Code snippets are functions that maps sequence of letters and symbols (short) to other sequence of letters and symbols (more complicated and long)

Syntax

snippet (combination of letters to invoke)
  (what you want to print)

Important

You need a tab before (what you want to print)

piping operator
assignment operator

snippet pi
  %>%

Once you add this, you can type “pi” and hit tab (and hit enter if there are other competing shortcuts) to have %>% printed.

snippet as
  <-

Once you add this, you can type “as” and hit tab (and hit enter if there are other competing shortcuts) to have <- printed.

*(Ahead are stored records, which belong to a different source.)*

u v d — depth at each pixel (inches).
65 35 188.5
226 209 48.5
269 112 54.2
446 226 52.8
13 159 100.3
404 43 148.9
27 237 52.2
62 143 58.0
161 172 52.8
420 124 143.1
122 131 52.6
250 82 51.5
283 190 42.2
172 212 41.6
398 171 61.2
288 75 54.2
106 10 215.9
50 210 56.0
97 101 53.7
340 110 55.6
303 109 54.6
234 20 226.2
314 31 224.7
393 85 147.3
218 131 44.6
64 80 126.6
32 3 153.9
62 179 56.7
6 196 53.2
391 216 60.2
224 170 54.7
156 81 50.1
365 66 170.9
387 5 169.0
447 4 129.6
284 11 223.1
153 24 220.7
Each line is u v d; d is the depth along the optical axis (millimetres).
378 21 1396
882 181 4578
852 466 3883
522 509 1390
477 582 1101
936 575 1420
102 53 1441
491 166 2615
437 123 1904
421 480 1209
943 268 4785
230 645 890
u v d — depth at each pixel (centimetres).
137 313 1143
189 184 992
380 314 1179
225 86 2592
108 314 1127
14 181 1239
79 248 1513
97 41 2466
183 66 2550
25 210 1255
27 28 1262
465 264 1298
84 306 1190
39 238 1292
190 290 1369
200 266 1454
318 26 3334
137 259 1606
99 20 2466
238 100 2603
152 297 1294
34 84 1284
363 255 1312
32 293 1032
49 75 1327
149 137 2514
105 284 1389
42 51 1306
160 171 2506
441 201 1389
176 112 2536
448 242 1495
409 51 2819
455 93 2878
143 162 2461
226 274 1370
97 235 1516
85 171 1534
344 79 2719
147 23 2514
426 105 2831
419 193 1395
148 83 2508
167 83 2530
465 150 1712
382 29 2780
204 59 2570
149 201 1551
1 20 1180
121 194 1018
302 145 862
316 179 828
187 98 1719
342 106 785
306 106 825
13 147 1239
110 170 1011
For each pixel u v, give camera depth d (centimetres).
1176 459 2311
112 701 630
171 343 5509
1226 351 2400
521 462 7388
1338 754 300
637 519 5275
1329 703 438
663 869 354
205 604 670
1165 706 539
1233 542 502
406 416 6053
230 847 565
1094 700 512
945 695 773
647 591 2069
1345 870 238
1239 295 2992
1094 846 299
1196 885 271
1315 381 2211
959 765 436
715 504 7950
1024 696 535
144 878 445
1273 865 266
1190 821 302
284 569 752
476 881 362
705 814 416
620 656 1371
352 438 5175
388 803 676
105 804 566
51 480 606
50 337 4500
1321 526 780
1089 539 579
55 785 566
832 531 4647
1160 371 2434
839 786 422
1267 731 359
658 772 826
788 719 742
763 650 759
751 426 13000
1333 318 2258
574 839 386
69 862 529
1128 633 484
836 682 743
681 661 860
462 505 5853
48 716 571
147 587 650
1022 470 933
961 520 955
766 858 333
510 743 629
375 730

Follow Tools $\rightarrow$ Global Options $\rightarrow$ Code $\rightarrow$ Edit Snippets , select R tab, and add snippets.

Try yourself

Place the following

snippet as
  <-

type “as” and hit tab inside an R code chunk

What is it?
Example

Suppose you are working on an Quarto document.

You are in the R context if your cursor is in an R code chunk
You are in the Markdown context if your cursor is outside of an R code chunk

Snippets defined in the R (Markdown) tab only works in the R (Markdown) context.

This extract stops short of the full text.